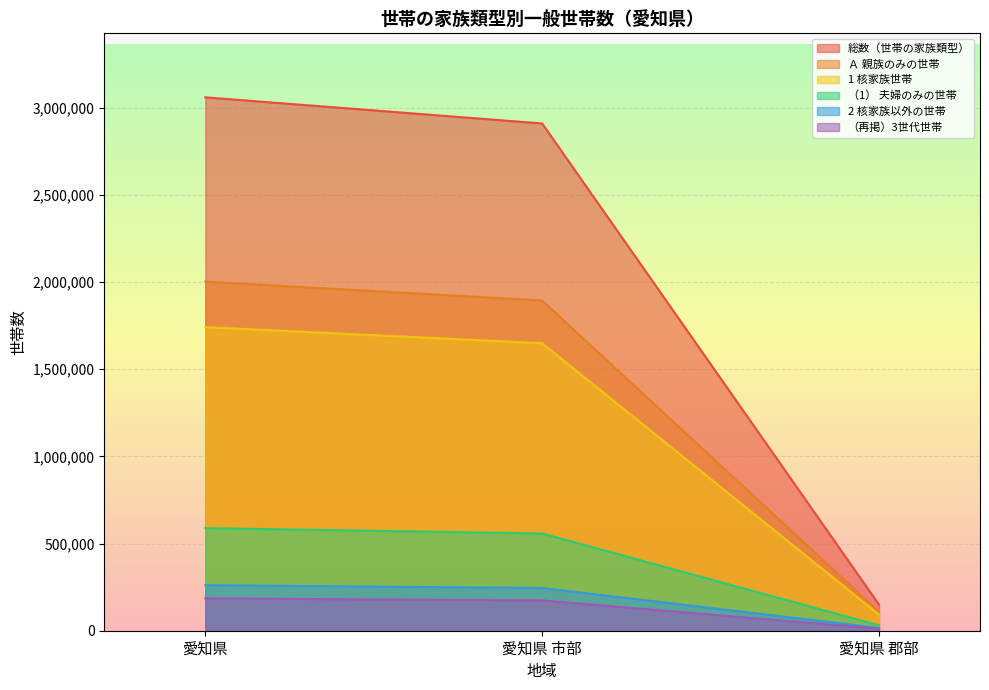

The （再掲）3世代世帯 series shows 246955 at 愛知県 市部. True or false?

False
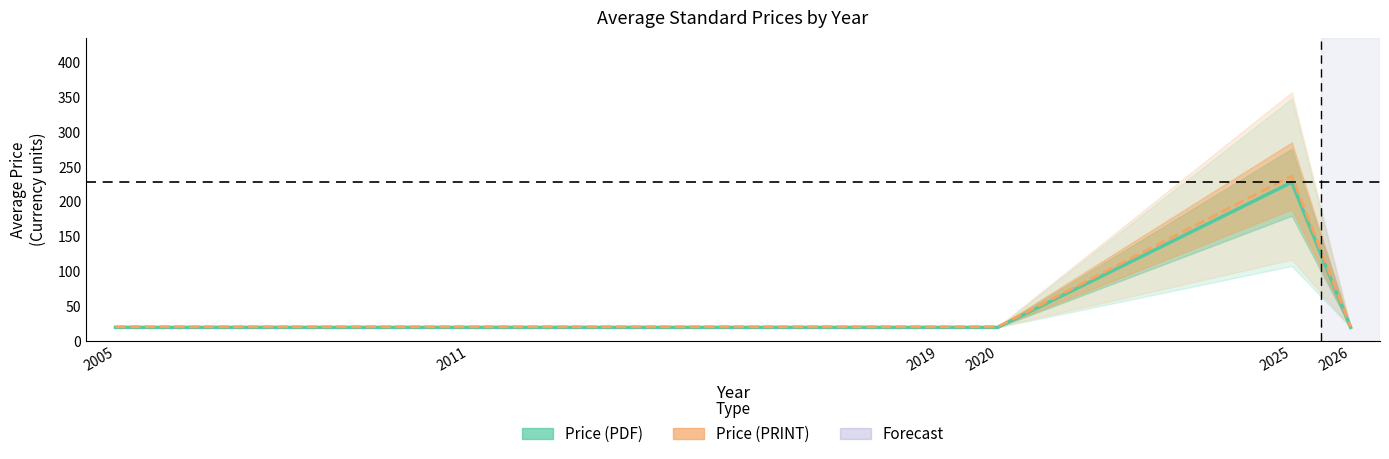

What is the approximate value of Price (PDF) at 2025?

228.1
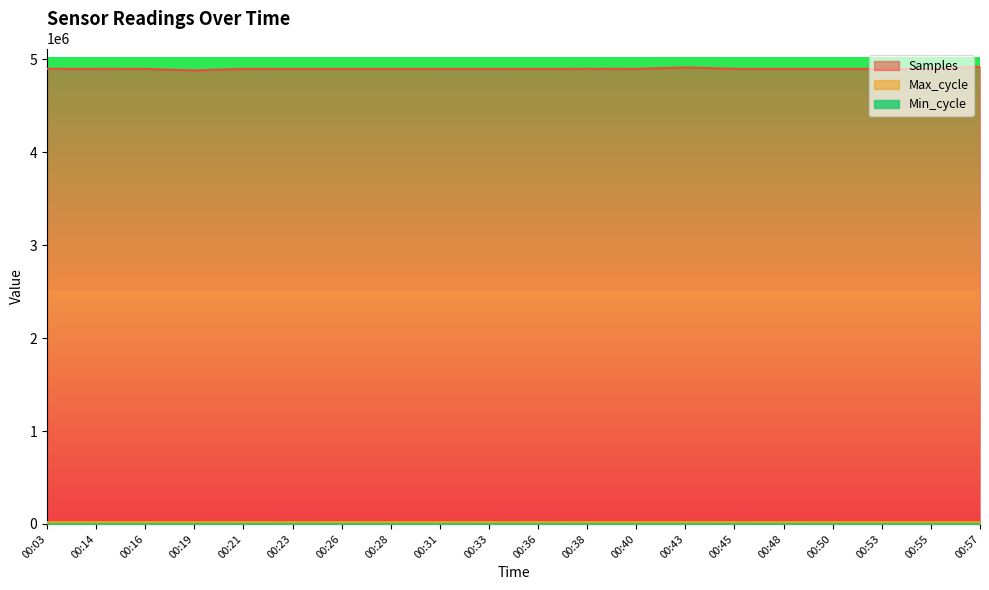

List the labels in order of Samples value, largest first.

00:57, 00:43, 00:03, 00:38, 00:14, 00:21, 00:45, 00:40, 00:16, 00:31, 00:33, 00:53, 00:36, 00:26, 00:50, 00:23, 00:48, 00:55, 00:28, 00:19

#### WHAT TO DO
Reproduce the lines from the line containing "List the labels" up to and including the final line, replacing "largest first" with "highest first" and keeping everything else unchanged.

#### YOUR RESPONSE
List the labels in order of Samples value, highest first.

00:57, 00:43, 00:03, 00:38, 00:14, 00:21, 00:45, 00:40, 00:16, 00:31, 00:33, 00:53, 00:36, 00:26, 00:50, 00:23, 00:48, 00:55, 00:28, 00:19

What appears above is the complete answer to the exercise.